I would suggest the problems rests in the end with how people came into faith. We have been focused upon the generation of right belief, that is what we might refer to as orthodoxy, although different people and traditions may construe orthodoxy differently. However, there has not been the self-conscious attention that the Apostle Paul had in how is it we come to this right belief. For Paul, it wasn’t simply about orthodoxy, but epistemic orthodoxy: coming to the right belief in the right way, through attention to what God selects and uses to make Himself known. The end result is that while we might accept and common set of ideas, languages, practices, etc., our understanding of them as a whole is dramatically different because we arrive at the common language, belief, and practices in different ways that dramatically diverge in other language, beliefs, and practices.
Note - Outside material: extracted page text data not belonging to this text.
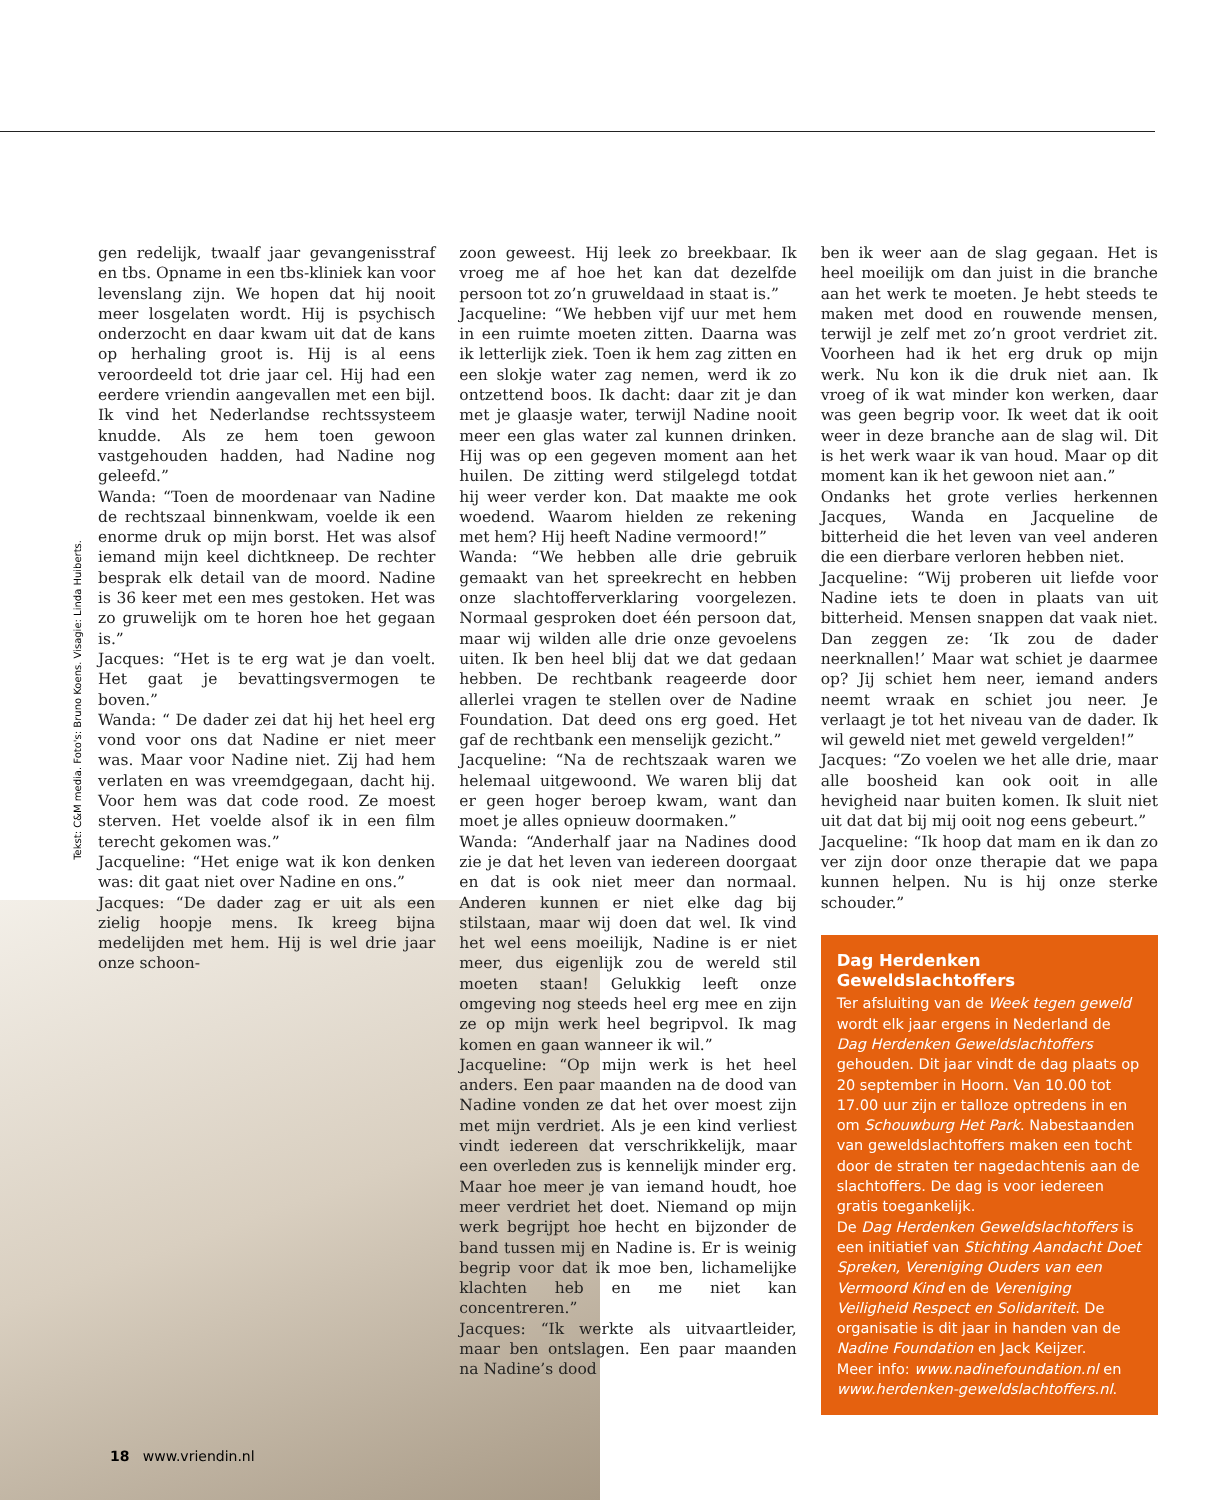Tekst: C&M media. Foto's: Bruno Koens. Visagie: Linda Huiberts.
gen redelijk, twaalf jaar gevangenisstraf en tbs. Opname in een tbs-kliniek kan voor levenslang zijn. We hopen dat hij nooit meer losgelaten wordt. Hij is psychisch onderzocht en daar kwam uit dat de kans op herhaling groot is. Hij is al eens veroordeeld tot drie jaar cel. Hij had een eerdere vriendin aangevallen met een bijl. Ik vind het Nederlandse rechtssysteem knudde. Als ze hem toen gewoon vastgehouden hadden, had Nadine nog geleefd.”
Wanda: “Toen de moordenaar van Nadine de rechtszaal binnenkwam, voelde ik een enorme druk op mijn borst. Het was alsof iemand mijn keel dichtkneep. De rechter besprak elk detail van de moord. Nadine is 36 keer met een mes gestoken. Het was zo gruwelijk om te horen hoe het gegaan is.”
Jacques: “Het is te erg wat je dan voelt. Het gaat je bevattingsvermogen te boven.”
Wanda: “ De dader zei dat hij het heel erg vond voor ons dat Nadine er niet meer was. Maar voor Nadine niet. Zij had hem verlaten en was vreemdgegaan, dacht hij. Voor hem was dat code rood. Ze moest sterven. Het voelde alsof ik in een film terecht gekomen was.”
Jacqueline: “Het enige wat ik kon denken was: dit gaat niet over Nadine en ons.”
Jacques: “De dader zag er uit als een zielig hoopje mens. Ik kreeg bijna medelijden met hem. Hij is wel drie jaar onze schoon-
zoon geweest. Hij leek zo breekbaar. Ik vroeg me af hoe het kan dat dezelfde persoon tot zo’n gruweldaad in staat is.”
Jacqueline: “We hebben vijf uur met hem in een ruimte moeten zitten. Daarna was ik letterlijk ziek. Toen ik hem zag zitten en een slokje water zag nemen, werd ik zo ontzettend boos. Ik dacht: daar zit je dan met je glaasje water, terwijl Nadine nooit meer een glas water zal kunnen drinken. Hij was op een gegeven moment aan het huilen. De zitting werd stilgelegd totdat hij weer verder kon. Dat maakte me ook woedend. Waarom hielden ze rekening met hem? Hij heeft Nadine vermoord!”
Wanda: “We hebben alle drie gebruik gemaakt van het spreekrecht en hebben onze slachtofferverklaring voorgelezen. Normaal gesproken doet één persoon dat, maar wij wilden alle drie onze gevoelens uiten. Ik ben heel blij dat we dat gedaan hebben. De rechtbank reageerde door allerlei vragen te stellen over de Nadine Foundation. Dat deed ons erg goed. Het gaf de rechtbank een menselijk gezicht.”
Jacqueline: “Na de rechtszaak waren we helemaal uitgewoond. We waren blij dat er geen hoger beroep kwam, want dan moet je alles opnieuw doormaken.”
Wanda: “Anderhalf jaar na Nadines dood zie je dat het leven van iedereen doorgaat en dat is ook niet meer dan normaal. Anderen kunnen er niet elke dag bij stilstaan, maar wij doen dat wel. Ik vind het wel eens moeilijk, Nadine is er niet meer, dus eigenlijk zou de wereld stil moeten staan! Gelukkig leeft onze omgeving nog steeds heel erg mee en zijn ze op mijn werk heel begripvol. Ik mag komen en gaan wanneer ik wil.”
Jacqueline: “Op mijn werk is het heel anders. Een paar maanden na de dood van Nadine vonden ze dat het over moest zijn met mijn verdriet. Als je een kind verliest vindt iedereen dat verschrikkelijk, maar een overleden zus is kennelijk minder erg. Maar hoe meer je van iemand houdt, hoe meer verdriet het doet. Niemand op mijn werk begrijpt hoe hecht en bijzonder de band tussen mij en Nadine is. Er is weinig begrip voor dat ik moe ben, lichamelijke klachten heb en me niet kan concentreren.”
Jacques: “Ik werkte als uitvaartleider, maar ben ontslagen. Een paar maanden na Nadine’s dood
ben ik weer aan de slag gegaan. Het is heel moeilijk om dan juist in die branche aan het werk te moeten. Je hebt steeds te maken met dood en rouwende mensen, terwijl je zelf met zo’n groot verdriet zit. Voorheen had ik het erg druk op mijn werk. Nu kon ik die druk niet aan. Ik vroeg of ik wat minder kon werken, daar was geen begrip voor. Ik weet dat ik ooit weer in deze branche aan de slag wil. Dit is het werk waar ik van houd. Maar op dit moment kan ik het gewoon niet aan.”
Ondanks het grote verlies herkennen Jacques, Wanda en Jacqueline de bitterheid die het leven van veel anderen die een dierbare verloren hebben niet.
Jacqueline: “Wij proberen uit liefde voor Nadine iets te doen in plaats van uit bitterheid. Mensen snappen dat vaak niet. Dan zeggen ze: ‘Ik zou de dader neerknallen!’ Maar wat schiet je daarmee op? Jij schiet hem neer, iemand anders neemt wraak en schiet jou neer. Je verlaagt je tot het niveau van de dader. Ik wil geweld niet met geweld vergelden!”
Jacques: “Zo voelen we het alle drie, maar alle boosheid kan ook ooit in alle hevigheid naar buiten komen. Ik sluit niet uit dat dat bij mij ooit nog eens gebeurt.”
Jacqueline: “Ik hoop dat mam en ik dan zo ver zijn door onze therapie dat we papa kunnen helpen. Nu is hij onze sterke schouder.”
Dag Herdenken Geweldslachtoffers
Ter afsluiting van de Week tegen geweld wordt elk jaar ergens in Nederland de Dag Herdenken Geweldslachtoffers gehouden. Dit jaar vindt de dag plaats op 20 september in Hoorn. Van 10.00 tot 17.00 uur zijn er talloze optredens in en om Schouwburg Het Park. Nabestaanden van geweldslachtoffers maken een tocht door de straten ter nagedachtenis aan de slachtoffers. De dag is voor iedereen gratis toegankelijk.
De Dag Herdenken Geweldslachtoffers is een initiatief van Stichting Aandacht Doet Spreken, Vereniging Ouders van een Vermoord Kind en de Vereniging Veiligheid Respect en Solidariteit. De organisatie is dit jaar in handen van de Nadine Foundation en Jack Keijzer.
Meer info: www.nadinefoundation.nl en www.herdenken-geweldslachtoffers.nl.
18 www.vriendin.nl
The problem rests then in our evangelism and discipleship, where we focus on transmitting right beliefs and not also transmitting the appropriate way we come to know this right belief; we are either mired in the doctrine of Protestant4 sola scriptura or Enlightenment rationalist and empiricist ways of learning, which all have their uses, and not first and foremost the engagement with the ways God chooses to make Himself known in Scripture and in the course of our lives.
So, at the core, our United Methodist divide is, I would suggest, not at it’s foundation a divide in theology, ethics, culture, etc. It is an epistemic divide that impacts how we understand the aspects of our faith that we might share on the surface. And it is a blame that I would suggest is largely shared by both progressive and evangelicals, although, to avoid the appearance of false impartiality, I do think in general evangelicals are closer to Paul’s and the New Testament’s epistemic understanding of faith.